Na região, a movimentação foi recebida com estranheza. Ninguém entendeu bem a decisão de Eduardo Paes de se aproximar de Washington Reis, um político identificado com o bolsonarismo e que, de acordo com lideranças locais, dificilmente fará campanha para Lula – principal apoiador da candidatura de Paes ao governo do Estado.
Antes mesmo da oficialização da chapa em convenção partidária, a aliança Paes/Reis já provoca fissuras na Baixada Fluminense. O nome do ex-governador Anthony Garotinho, segundo colocado na última pesquisa de intenção de voto (Instituto Futura/100% Cidades, registrada no TSE sob o nº 08419/2026), em que aparece com 14,2%, passou a ser citado com frequência por atores relevantes da política local.

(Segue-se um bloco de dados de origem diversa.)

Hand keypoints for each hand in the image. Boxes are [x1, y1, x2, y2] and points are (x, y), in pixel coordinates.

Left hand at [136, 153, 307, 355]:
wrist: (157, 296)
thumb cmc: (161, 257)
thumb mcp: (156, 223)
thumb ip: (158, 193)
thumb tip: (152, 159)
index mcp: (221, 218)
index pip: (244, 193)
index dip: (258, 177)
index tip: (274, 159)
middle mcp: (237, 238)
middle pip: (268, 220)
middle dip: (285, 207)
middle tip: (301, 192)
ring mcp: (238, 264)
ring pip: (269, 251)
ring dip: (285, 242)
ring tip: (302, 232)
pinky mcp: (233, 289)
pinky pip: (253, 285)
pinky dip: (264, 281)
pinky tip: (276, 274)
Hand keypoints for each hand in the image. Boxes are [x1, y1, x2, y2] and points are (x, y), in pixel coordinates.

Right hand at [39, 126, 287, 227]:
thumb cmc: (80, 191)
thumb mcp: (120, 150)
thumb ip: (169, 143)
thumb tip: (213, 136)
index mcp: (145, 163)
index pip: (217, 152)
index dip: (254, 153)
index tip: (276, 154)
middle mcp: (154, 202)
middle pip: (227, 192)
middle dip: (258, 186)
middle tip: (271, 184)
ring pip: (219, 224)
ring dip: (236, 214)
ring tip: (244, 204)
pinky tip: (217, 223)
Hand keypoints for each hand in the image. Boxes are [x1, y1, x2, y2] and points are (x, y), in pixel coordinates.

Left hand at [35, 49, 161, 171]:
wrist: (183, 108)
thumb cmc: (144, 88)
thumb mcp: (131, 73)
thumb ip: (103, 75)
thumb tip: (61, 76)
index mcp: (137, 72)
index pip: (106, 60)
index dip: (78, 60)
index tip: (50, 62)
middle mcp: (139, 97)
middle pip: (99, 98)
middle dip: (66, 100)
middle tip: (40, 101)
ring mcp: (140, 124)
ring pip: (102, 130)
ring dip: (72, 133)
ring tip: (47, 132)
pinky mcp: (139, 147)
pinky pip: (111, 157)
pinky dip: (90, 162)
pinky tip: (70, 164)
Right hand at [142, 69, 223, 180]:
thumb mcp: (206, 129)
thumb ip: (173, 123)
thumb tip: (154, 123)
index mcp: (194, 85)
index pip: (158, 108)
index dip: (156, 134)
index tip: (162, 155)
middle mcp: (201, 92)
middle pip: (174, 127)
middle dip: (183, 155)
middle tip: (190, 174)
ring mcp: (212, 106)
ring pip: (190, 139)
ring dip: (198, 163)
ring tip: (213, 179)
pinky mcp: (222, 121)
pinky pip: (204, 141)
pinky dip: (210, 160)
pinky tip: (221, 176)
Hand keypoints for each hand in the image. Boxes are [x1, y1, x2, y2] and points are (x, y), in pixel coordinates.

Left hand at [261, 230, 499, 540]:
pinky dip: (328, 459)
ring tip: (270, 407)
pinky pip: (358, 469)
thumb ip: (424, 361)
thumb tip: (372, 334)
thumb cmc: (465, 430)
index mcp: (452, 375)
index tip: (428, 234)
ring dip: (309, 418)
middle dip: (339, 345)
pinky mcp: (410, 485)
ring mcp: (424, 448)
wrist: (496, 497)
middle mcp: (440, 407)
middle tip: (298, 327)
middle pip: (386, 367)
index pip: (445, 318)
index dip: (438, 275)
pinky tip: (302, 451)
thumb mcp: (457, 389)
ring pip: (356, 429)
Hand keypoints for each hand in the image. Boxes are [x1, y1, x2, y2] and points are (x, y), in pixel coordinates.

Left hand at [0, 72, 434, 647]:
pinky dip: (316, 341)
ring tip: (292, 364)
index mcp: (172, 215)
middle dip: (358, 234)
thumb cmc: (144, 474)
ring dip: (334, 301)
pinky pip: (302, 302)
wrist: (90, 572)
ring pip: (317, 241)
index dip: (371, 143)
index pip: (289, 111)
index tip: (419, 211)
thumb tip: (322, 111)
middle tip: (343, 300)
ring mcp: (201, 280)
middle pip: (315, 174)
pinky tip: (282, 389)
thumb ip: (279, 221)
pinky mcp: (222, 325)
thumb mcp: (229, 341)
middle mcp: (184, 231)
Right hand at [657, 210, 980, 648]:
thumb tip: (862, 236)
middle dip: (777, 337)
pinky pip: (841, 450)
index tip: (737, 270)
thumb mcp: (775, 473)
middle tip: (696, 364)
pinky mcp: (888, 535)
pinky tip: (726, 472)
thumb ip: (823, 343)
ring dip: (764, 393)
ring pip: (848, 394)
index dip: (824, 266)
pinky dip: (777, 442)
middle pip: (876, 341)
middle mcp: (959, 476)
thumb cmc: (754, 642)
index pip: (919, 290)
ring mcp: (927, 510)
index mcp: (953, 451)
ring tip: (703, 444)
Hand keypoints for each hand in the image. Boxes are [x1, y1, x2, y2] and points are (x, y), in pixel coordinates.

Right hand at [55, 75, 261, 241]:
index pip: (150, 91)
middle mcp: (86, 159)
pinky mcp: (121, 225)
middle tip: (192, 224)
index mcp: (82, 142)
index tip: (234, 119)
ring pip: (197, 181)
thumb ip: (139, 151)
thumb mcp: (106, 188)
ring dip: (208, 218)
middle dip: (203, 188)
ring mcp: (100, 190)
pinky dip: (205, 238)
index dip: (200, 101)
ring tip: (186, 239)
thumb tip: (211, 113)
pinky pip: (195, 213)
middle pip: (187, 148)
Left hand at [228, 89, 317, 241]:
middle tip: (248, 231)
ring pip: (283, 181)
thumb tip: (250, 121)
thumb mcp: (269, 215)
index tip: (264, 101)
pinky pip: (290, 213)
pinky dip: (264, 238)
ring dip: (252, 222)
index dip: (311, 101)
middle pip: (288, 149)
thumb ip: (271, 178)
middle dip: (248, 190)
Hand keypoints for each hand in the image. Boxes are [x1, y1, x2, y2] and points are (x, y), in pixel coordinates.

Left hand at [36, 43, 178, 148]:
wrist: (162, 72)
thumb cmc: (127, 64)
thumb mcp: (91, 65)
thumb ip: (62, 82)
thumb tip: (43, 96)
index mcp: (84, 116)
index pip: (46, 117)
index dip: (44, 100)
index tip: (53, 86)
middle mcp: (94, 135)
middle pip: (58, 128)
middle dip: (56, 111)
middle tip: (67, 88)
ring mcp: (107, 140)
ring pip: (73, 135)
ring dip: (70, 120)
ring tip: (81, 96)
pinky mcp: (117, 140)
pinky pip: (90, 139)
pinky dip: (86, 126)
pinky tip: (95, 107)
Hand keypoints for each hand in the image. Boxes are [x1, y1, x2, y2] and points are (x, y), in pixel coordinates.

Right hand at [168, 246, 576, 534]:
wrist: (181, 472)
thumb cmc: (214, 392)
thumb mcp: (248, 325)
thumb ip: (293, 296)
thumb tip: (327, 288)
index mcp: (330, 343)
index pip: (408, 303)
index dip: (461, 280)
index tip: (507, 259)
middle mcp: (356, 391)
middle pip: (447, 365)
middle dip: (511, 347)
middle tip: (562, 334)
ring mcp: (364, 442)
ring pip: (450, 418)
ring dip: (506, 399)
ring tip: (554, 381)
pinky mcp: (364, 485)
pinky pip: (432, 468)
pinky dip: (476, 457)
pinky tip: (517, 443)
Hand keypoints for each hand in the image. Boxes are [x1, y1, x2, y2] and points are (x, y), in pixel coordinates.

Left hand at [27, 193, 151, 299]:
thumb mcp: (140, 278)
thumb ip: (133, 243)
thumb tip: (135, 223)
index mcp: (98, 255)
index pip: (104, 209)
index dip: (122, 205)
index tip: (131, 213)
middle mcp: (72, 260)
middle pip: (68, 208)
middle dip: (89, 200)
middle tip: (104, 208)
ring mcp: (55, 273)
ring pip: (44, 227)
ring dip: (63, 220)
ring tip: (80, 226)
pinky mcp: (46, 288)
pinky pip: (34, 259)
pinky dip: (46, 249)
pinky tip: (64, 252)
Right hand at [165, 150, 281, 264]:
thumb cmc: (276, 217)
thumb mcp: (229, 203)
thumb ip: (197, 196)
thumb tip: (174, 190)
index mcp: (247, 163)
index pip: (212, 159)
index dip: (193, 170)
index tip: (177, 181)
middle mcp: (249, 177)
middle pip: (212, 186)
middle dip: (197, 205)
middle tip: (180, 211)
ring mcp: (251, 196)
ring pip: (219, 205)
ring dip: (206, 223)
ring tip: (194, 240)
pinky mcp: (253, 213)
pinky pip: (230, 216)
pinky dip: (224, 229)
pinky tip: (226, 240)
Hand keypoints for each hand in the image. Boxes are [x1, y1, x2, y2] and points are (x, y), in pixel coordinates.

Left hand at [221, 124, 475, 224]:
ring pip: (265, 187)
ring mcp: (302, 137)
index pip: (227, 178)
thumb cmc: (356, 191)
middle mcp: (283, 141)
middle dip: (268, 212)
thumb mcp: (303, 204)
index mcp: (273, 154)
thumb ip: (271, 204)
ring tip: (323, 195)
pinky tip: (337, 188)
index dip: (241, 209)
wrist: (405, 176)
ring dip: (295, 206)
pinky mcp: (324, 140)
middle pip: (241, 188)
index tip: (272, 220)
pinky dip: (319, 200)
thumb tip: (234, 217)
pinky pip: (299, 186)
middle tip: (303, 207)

Na prática, nenhum político com peso na região demonstra disposição de seguir Washington Reis. Pelo contrário: já se articula abertamente um movimento para lançar Garotinho candidato ao governo. A ex-prefeita de Magé, Núbia Cozzolino, por exemplo, trabalha para viabilizar a filiação do ex-governador ao Democracia Cristã (DC) com esse objetivo.
Um experiente observador da política da Baixada avalia que a escolha de Reis dificulta o avanço de Paes na região:
“Penso que ele (Washington) tem uma história valorosa, mas há nomes melhores do que qualquer um da família dele para ser vice. Reis é um peso pesado demais por si só. Não em volume de votos, mas pela forma como tenta controlar os municípios da Baixada, como se tivesse cacife para isso. Os prefeitos da região não confiam nele, até porque ele costuma se colocar como adversário quando esses buscam a reeleição. Na minha visão, o Eduardo vai ter que equalizar isso. Como ele pode pretender ter apoio, por exemplo, em Magé, se se comenta que a família Reis já teria um nome para lançar lá em 2028, a vereadora Jane Pereira?”
Garotinho, por sua vez, já declarou estar decepcionado com Washington Reis e avisou que não participará da campanha de Eduardo Paes. O ex-governador, que consultou seus mais de 200 mil seguidores nas redes sociais sobre qual cargo deve disputar neste ano, ainda não anunciou sua decisão. No entanto, cresce na Baixada a pressão para que ele entre na disputa pelo governo, especialmente porque, na mesma pesquisa, ele apareceu com quase três vezes mais intenções de voto do que Washington Reis, que registrou apenas 5,7%.